- [Supplied data]
···
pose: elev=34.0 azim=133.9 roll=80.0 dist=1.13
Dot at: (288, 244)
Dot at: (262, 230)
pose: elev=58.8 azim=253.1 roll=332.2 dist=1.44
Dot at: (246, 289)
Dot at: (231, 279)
···
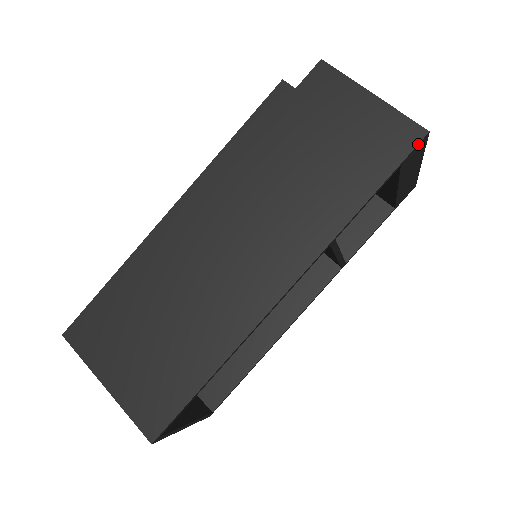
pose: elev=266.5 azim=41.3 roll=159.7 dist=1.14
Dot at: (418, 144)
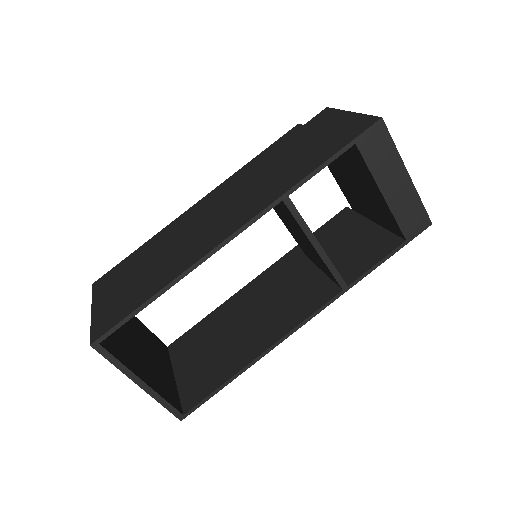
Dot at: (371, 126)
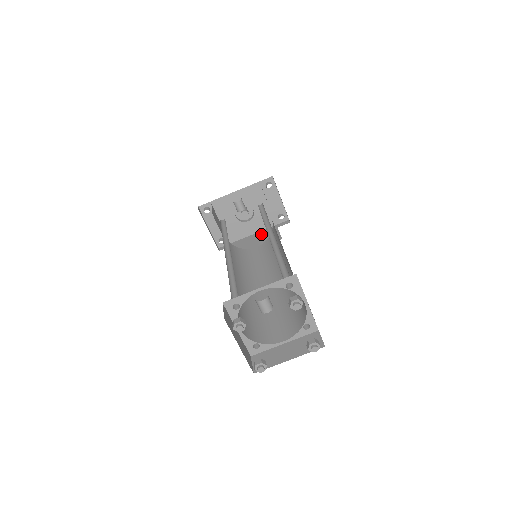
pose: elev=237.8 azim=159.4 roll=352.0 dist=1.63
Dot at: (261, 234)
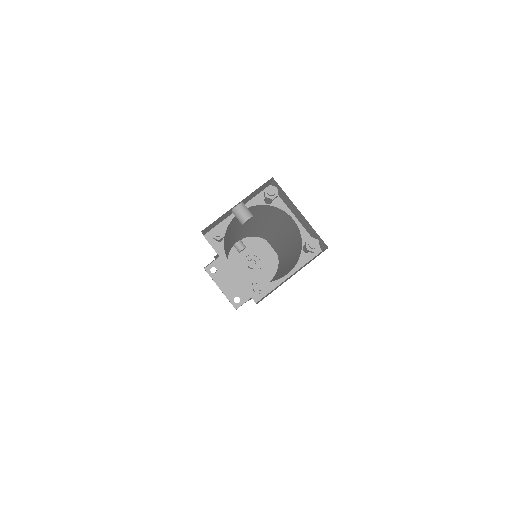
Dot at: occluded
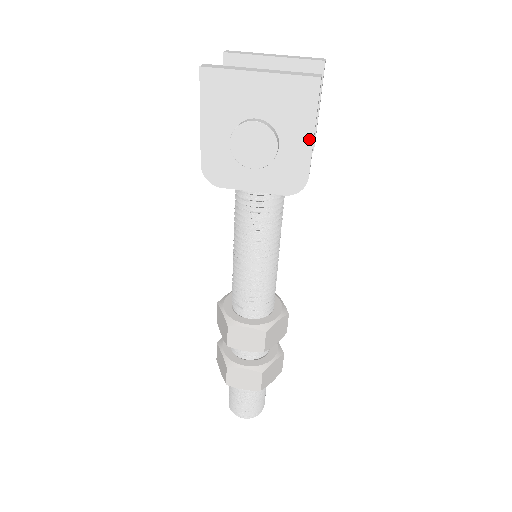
···
- [Exercise objective]
Number the rows from the line with "pose: elev=34.0 azim=133.9" to the line with "Dot at: (262, 230)" as a list, skipping any blank lines.

- [Solution for this exercise]
1. pose: elev=34.0 azim=133.9 roll=80.0 dist=1.13
2. Dot at: (288, 244)
3. Dot at: (262, 230)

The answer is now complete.